─── Source document ───

Exxon Mobil under fire for worker safety violations, oil spill pay-out failure

exxonmobil_logo.gif(Please note that a correction has been added to this story. Facing South originally reported that Exxon was fined $5,000 for the violations at its Baton Rouge refinery, information that was confirmed to us by the Department of Labor's Dallas office. However, that fine was dropped last month in an informal settlement agreement reached with DOL's Baton Rouge office and shared with us by Exxon. As part of the settlement, the company will also revise its hurricane manual.)

Tomorrow marks the 20th anniversary of the Exxon Valdez disaster that spilled some 11 million gallons of oil into Alaska's Prince William Sound -- but that's not the only black cloud hanging over the Texas-based company at the moment.

On Friday, a federal investigation found that Exxon Mobil exposed employees at the nation's second-largest oil refinery to life-threatening conditions by failing to implement an emergency plan when Hurricane Gustav hit the Louisiana coast last September, the Wall Street Journal reports.

─── Data for review ───

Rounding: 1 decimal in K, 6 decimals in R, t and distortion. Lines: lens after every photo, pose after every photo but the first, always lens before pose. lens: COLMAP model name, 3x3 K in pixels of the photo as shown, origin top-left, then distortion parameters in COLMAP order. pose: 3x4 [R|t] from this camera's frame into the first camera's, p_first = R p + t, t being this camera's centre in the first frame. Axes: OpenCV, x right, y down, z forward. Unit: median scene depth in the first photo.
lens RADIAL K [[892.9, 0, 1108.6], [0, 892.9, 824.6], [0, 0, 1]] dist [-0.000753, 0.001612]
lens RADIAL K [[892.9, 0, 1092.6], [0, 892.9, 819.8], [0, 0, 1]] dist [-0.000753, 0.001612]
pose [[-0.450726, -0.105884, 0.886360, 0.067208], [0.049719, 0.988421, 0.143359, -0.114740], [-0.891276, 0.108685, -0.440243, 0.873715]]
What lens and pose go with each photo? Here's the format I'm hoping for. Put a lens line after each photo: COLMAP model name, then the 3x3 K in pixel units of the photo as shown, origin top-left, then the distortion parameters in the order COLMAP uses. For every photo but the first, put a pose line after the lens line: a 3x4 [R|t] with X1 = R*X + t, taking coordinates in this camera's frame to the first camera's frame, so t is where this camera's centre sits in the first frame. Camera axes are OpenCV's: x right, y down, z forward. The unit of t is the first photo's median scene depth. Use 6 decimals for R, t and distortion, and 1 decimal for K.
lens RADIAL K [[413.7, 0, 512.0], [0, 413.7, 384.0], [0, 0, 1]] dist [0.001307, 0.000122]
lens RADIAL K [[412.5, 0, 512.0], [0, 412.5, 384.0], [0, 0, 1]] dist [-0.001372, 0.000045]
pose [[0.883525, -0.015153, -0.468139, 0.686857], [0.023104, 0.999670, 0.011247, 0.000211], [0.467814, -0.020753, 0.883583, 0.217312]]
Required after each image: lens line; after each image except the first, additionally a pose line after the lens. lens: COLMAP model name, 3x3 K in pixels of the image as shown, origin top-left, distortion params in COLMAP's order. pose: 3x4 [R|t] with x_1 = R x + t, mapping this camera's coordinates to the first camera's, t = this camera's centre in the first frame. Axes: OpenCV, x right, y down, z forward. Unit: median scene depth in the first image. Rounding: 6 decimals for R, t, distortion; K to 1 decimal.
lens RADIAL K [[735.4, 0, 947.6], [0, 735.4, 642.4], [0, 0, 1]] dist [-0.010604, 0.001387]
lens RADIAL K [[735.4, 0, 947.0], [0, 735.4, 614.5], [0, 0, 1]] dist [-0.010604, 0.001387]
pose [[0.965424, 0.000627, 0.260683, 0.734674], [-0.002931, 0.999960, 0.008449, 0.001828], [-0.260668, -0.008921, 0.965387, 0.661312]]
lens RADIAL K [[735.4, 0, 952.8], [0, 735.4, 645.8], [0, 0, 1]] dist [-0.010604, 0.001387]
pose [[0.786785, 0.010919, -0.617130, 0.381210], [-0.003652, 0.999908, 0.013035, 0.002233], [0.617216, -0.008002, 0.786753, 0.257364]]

───

▶ [Action item A]:
Translate this sentence from the Exxon Mobil article into Spanish: "Tomorrow marks the 20th anniversary of the Exxon Valdez disaster that spilled some 11 million gallons of oil into Alaska's Prince William Sound -- but that's not the only black cloud hanging over the Texas-based company at the moment."
▶ [Action item B]:
Extend the Exxon Mobil article with a few sentences that pick up right after its final sentence.

▶ [Answer space A]:
Mañana se cumple el 20.º aniversario del desastre del Exxon Valdez, que derramó unos 11 millones de galones de petróleo en el estrecho del Príncipe Guillermo, en Alaska, pero esa no es la única nube negra que se cierne sobre la empresa con sede en Texas en este momento.

▶ [Answer space B]:
The company did not shut down its refinery in Baton Rouge. La. before the storm hit, forcing workers to undertake an emergency shutdown during the hurricane. The Occupational Safety Health and Administration classified the violation as "serious," according to the paper:
The OSHA citation said, "The employer failed to implement the emergency action plan after it was determined that sustained storm winds would exceed 55 mph and wind gust of 85 mph. This exposed employees to the hazards of fire, explosion, high winds and flying debris."
The agency proposed a penalty of $5,000 -- a mere drop in the bucket of the company's vast wealth -- but even that penalty was eliminated in an informal settlement agreement reached with the Department of Labor's Baton Rouge office. Last month Exxon reported annual profits of $45.2 billion for 2008, breaking its own record for a U.S. company.

Meanwhile, Exxon is also facing fire for failing to pay the federal government and the government of Alaska the total amount it agreed to pay for the 1989 Exxon Valdez spill, which caused an estimated $15 billion in damages.

On Aug. 31, 2006, the federal and state governments together submitted a demand for Exxon to pay $92 million, giving the company 90 days to pay or respond. But Exxon never paid up -- and neither the Bush nor the Palin administrations took any action to collect, according to Public Employees for Environmental Responsibility. The money was to be used to address the toxic effects of oil still in the environment and impacts on subsistence hunters and fishers.

PEER along with University of Alaska Professor Rick Steiner have sent a letter to U.S. Attorney General Eric Holder and Alaska Acting Attorney General Richard Svobodny asking them to take immediate action to collect the overdue claim.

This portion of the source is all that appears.